Build the command to run the diagnostic

Parameters:

Name Type Description Default
definition ExecutionDefinition

Definition of the diagnostic execution

required

Returns:

Type Description
Command arguments to execute in the PMP environment
Source code in packages/climate-ref-pmp/src/climate_ref_pmp/diagnostics/annual_cycle.py
def build_cmds(self, definition: ExecutionDefinition) -> list[list[str]]:  # noqa: PLR0915
    """
    Build the command to run the diagnostic

    Parameters
    ----------
    definition
        Definition of the diagnostic execution

    Returns
    -------
        Command arguments to execute in the PMP environment
    """
    model_source_type = get_model_source_type(definition)
    input_datasets = definition.datasets[model_source_type]
    reference_datasets = definition.datasets[SourceDatasetType.PMPClimatology]

    source_id = input_datasets["source_id"].unique()[0]
    experiment_id = input_datasets["experiment_id"].unique()[0]
    variable_id = input_datasets["variable_id"].unique()[0]
    member_id = input_datasets[
        "variant_label" if model_source_type == SourceDatasetType.CMIP7 else "member_id"
    ].unique()[0]

    model_files_raw = input_datasets.path.to_list()
    if len(model_files_raw) == 1:
        model_files = model_files_raw[0]  # If only one file, use it directly
    elif len(model_files_raw) > 1:
        model_files = build_glob_pattern(model_files_raw)  # If multiple files, build a glob pattern
    else:
        raise ValueError("No model files found")

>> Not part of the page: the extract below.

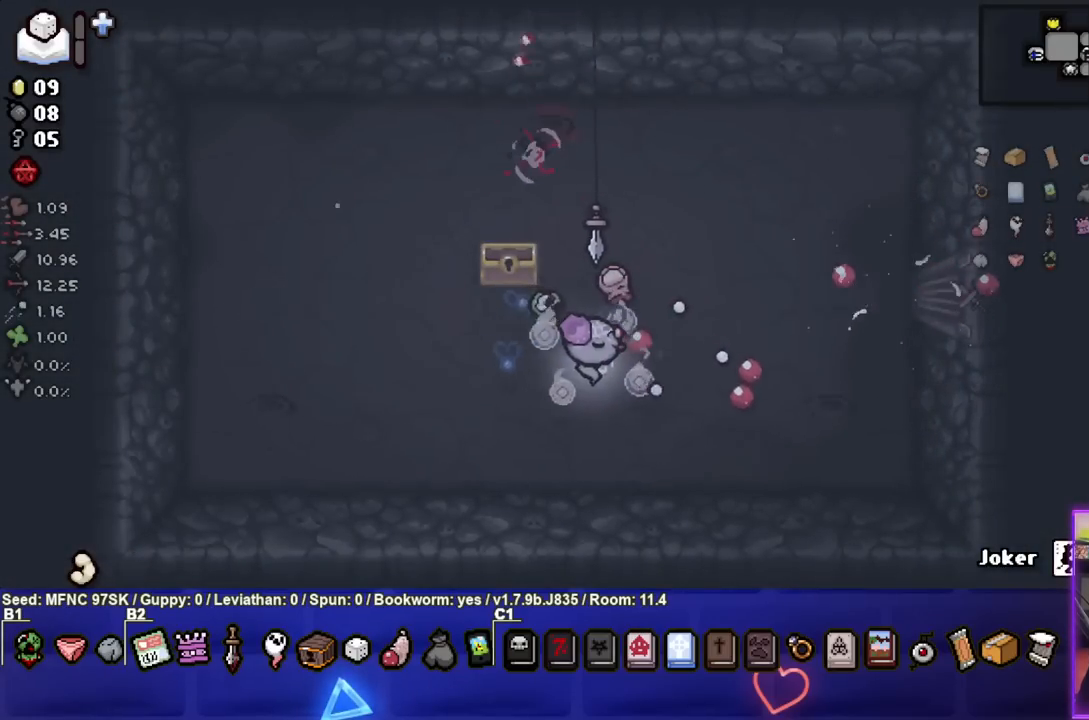
{"buttons": ["CIRCLE"], "left_stick": "center", "right_stick": "center", "events": [[67, "left_stick", "center"], [200, "left_stick", "left"], [383, "left_stick", "center"]]}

    logger.debug("build_cmd start")

    logger.debug(f"input_datasets: {input_datasets}")
    logger.debug(f"input_datasets.keys(): {input_datasets.keys()}")

    reference_dataset_name = reference_datasets["source_id"].unique()[0]
    reference_dataset_path = reference_datasets.datasets.iloc[0]["path"]

    logger.debug(f"reference_dataset.datasets: {reference_datasets.datasets}")
    logger.debug(f"reference_dataset_name: {reference_dataset_name}")
    logger.debug(f"reference_dataset_path: {reference_dataset_path}")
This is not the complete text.